■ What is being asked ■
Set down, character for character, everything in the records below from the line holding "دوره 12 (1391)" down to the line holding "Парфюмерия Plume Impression", and no other line.

■ Given entries ■

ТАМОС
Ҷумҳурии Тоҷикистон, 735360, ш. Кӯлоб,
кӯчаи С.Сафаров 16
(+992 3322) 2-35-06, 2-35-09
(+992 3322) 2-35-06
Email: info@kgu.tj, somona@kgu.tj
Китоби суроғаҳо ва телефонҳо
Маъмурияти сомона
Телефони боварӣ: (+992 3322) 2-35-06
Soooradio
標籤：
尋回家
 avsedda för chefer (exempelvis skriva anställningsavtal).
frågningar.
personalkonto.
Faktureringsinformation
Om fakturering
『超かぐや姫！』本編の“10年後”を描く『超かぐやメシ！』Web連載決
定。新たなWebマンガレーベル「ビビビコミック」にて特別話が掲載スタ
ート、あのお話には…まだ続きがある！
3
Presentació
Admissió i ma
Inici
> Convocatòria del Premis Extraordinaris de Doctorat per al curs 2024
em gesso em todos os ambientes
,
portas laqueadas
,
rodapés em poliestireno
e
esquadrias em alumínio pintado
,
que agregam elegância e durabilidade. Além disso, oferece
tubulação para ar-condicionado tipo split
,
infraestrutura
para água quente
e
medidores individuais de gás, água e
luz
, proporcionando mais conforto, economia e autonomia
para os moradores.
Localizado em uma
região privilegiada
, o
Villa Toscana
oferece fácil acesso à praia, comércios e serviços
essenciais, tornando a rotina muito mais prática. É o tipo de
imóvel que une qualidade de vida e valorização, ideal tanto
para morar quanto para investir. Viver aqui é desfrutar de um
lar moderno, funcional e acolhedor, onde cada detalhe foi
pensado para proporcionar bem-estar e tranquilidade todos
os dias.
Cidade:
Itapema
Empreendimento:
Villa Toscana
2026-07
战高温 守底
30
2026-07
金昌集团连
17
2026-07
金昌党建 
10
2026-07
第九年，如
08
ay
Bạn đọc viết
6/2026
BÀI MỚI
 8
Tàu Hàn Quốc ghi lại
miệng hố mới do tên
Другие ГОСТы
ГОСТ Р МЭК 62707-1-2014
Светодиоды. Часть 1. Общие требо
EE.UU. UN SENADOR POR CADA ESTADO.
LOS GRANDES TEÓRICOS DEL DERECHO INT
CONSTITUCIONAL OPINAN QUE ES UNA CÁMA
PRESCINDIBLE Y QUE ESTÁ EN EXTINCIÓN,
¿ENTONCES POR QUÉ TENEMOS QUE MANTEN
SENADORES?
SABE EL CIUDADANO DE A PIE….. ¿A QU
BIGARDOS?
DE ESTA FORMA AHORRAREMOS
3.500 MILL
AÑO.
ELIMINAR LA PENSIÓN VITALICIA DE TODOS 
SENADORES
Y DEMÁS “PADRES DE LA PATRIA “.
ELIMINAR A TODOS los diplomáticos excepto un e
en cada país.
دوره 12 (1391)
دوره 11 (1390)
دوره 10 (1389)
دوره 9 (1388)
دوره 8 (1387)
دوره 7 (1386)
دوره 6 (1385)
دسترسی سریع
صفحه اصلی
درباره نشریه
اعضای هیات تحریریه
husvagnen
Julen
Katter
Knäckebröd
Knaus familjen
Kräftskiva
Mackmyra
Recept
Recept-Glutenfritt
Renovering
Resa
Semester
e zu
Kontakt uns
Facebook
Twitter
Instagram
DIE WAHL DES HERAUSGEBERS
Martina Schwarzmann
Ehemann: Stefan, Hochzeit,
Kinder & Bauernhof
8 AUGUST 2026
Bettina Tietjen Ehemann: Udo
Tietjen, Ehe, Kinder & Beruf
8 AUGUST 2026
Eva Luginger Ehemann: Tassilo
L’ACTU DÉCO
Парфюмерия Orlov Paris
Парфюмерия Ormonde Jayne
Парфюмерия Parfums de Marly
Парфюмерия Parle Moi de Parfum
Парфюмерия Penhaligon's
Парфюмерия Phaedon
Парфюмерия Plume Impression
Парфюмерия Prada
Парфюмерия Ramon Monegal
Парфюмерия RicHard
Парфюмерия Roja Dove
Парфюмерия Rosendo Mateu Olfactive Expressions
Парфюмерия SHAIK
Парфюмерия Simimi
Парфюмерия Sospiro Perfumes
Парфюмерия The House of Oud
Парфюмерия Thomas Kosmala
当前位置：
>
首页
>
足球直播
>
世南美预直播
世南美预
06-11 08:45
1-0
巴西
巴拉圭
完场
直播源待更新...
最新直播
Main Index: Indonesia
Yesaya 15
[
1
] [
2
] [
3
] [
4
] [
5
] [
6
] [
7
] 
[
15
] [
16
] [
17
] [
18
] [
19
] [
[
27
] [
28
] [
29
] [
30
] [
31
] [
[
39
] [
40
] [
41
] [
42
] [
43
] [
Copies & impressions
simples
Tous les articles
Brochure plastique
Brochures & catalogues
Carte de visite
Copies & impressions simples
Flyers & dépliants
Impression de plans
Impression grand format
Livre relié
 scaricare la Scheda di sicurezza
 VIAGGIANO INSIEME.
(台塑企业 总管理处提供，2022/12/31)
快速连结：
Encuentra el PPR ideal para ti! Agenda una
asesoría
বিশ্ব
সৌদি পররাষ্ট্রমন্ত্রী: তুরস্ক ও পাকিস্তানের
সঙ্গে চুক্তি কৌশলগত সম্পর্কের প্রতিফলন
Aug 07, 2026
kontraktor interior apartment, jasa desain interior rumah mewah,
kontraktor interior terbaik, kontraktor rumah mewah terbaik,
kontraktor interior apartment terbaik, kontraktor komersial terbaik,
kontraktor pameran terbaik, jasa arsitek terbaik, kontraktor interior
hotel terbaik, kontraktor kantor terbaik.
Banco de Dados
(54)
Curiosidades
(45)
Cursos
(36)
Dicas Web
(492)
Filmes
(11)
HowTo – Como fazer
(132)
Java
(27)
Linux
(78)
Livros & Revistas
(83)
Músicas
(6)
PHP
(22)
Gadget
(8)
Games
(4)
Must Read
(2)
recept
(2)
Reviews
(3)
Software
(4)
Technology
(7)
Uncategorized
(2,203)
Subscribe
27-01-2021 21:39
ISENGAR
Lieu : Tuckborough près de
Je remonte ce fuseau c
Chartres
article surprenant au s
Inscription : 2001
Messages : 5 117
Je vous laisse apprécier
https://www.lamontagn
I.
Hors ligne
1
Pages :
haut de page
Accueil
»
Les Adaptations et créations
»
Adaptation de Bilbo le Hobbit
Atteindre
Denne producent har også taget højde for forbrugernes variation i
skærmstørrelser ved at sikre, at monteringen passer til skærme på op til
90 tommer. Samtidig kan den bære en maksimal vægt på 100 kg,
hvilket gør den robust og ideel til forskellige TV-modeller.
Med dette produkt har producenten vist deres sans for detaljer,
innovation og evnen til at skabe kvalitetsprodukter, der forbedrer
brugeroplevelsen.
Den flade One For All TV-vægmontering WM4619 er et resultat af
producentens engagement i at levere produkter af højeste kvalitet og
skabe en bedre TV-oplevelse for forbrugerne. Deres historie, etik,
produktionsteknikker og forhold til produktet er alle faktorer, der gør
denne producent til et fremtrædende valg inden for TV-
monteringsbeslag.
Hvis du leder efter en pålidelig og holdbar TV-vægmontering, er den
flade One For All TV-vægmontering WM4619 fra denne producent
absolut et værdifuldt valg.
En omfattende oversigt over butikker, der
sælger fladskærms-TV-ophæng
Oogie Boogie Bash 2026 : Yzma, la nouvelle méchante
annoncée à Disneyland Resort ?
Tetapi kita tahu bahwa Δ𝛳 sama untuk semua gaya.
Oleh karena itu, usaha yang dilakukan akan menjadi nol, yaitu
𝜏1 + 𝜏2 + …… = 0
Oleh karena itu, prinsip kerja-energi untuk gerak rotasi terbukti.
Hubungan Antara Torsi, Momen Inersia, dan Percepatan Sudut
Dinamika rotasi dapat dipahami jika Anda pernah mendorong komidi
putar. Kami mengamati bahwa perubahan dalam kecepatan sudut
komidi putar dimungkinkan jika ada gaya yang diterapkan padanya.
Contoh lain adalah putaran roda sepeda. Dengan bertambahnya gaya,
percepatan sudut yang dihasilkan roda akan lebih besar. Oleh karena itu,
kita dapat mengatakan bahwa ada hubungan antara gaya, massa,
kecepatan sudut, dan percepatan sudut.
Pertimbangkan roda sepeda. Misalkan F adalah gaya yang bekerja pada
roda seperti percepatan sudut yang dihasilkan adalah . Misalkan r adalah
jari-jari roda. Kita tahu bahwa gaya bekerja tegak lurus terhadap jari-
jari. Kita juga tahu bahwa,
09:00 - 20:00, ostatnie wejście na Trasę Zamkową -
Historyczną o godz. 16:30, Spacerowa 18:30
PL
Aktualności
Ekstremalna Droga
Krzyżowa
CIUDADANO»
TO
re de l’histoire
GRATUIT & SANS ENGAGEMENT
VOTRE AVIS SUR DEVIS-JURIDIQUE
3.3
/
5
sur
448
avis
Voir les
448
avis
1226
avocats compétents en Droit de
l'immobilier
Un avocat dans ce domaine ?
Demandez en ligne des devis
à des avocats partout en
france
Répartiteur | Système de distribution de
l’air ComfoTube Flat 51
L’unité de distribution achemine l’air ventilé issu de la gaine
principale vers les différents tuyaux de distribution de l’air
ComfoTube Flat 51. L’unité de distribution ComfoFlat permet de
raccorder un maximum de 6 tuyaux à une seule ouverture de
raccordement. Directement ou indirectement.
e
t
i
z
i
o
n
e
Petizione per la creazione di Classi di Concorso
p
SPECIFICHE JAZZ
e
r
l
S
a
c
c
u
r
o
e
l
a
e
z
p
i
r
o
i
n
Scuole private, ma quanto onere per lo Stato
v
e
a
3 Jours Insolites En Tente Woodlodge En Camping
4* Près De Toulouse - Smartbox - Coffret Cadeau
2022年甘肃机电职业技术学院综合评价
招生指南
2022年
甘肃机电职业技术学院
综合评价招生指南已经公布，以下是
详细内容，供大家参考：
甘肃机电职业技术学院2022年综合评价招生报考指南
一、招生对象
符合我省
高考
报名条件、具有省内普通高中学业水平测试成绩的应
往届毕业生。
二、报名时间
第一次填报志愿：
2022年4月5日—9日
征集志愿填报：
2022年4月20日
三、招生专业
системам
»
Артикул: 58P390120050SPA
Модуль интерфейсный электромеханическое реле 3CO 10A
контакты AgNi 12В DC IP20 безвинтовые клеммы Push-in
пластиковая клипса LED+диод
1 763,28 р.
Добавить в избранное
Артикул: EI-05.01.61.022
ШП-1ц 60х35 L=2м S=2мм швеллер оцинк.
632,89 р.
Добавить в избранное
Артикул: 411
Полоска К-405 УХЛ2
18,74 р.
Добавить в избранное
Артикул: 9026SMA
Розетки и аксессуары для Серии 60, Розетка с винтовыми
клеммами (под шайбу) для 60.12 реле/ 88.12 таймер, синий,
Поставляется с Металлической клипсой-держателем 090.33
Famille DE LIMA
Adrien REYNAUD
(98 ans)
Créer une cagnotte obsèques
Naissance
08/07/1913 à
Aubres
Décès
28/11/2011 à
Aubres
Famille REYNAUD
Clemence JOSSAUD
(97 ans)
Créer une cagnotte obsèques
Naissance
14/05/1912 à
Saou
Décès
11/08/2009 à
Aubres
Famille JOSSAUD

■ Exercise result ■
دوره 12 (1391)
دوره 11 (1390)
دوره 10 (1389)
دوره 9 (1388)
دوره 8 (1387)
دوره 7 (1386)
دوره 6 (1385)
دسترسی سریع
صفحه اصلی
درباره نشریه
اعضای هیات تحریریه
husvagnen
Julen
Katter
Knäckebröd
Knaus familjen
Kräftskiva
Mackmyra
Recept
Recept-Glutenfritt
Renovering
Resa
Semester
e zu
Kontakt uns
Facebook
Twitter
Instagram
DIE WAHL DES HERAUSGEBERS
Martina Schwarzmann
Ehemann: Stefan, Hochzeit,
Kinder & Bauernhof
8 AUGUST 2026
Bettina Tietjen Ehemann: Udo
Tietjen, Ehe, Kinder & Beruf
8 AUGUST 2026
Eva Luginger Ehemann: Tassilo
L’ACTU DÉCO
Парфюмерия Orlov Paris
Парфюмерия Ormonde Jayne
Парфюмерия Parfums de Marly
Парфюмерия Parle Moi de Parfum
Парфюмерия Penhaligon's
Парфюмерия Phaedon
Парфюмерия Plume Impression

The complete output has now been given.